Using the steelband as an instrument of peace has been done here in T&T previously and is being used by other countries to counter deviant behaviour among youth. The US Virgin Islands has sent young people here to play in local steelbands to experience the discipline and healing capacity of the steelband, say Copeland and Edwards.
Part of the plan for the regeneration of Laventille is to research the history of significant contributors to national development through the establishment of a "Heroes" platform. "We are not looking for any "ten days," we are looking for genuine help as we seek to produce lawyers, doctors and engineers who can play pan," says Edwards, the objective being to use the steelband to create ambitious and successful young people.
One vitally important element of the plan as outlined by Copeland (president of the Elders Organisation of Laventille) and Curtis Edwards, a third generation son of Desperadoes whose forefathers were among those who established the band, is that it is home-grown. Brazilian sociologist Paolo Freire says the oppressed have to free themselves. "The oppressed must be their own example in the struggle for their redemption," says Freire, adding that "no pedagogy which is truly liberating can remain distant from the oppressed by treating them as unfortunates, and by presenting for their emulation models from among the oppressors."
As Copeland and Edwards affirm, outside assistance is needed, but the regeneration has to be attempted and mounted by those from within.
I have seen macro plans and programmes put forward for Laventille, one from the East Port-of-Spain (Epos) group, and they all seem relevant. Indeed, Edwards has mentioned and thanked the Epos group for its involvement with the Hill. There is, however, a significant difference when those from inside the heart of Laventille begin anew the work to transform their community.
One absolutely required initiative is one that was raised in an interview with me on the subject of the regeneration of Laventille by educator/former primary school principal (Rose Hill RC) and TTUTA president Trevor Oliver: "it is not that students (in Laventille) are averse to education; it is that learning is not being transmitted in a form that is relevant," says Oliver.
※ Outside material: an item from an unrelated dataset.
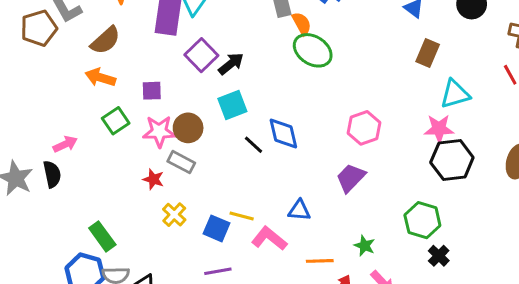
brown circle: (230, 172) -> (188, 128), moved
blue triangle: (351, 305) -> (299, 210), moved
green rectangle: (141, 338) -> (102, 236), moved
Oliver says there is value in using the sub-culture in which young people live as a teaching tool to gain the attention of the students.
He and the current president of TTUTA Devanand Sinanan note the importance of teaching technical and vocational skills, which Devanand says has effectively been dropped off the curriculum.
Laventille sixth former at CIC Kwesi Moore says many of his peers drop out after primary school as the curriculum has nothing in it to attract them to learn skills which have direct value in the market place of work.
This series of articles has merely touched on a few elements of the problems and possible solutions to alert the society of what is possible in Laventille. But understanding the problems is not sufficient; "action beats ole talk everytime."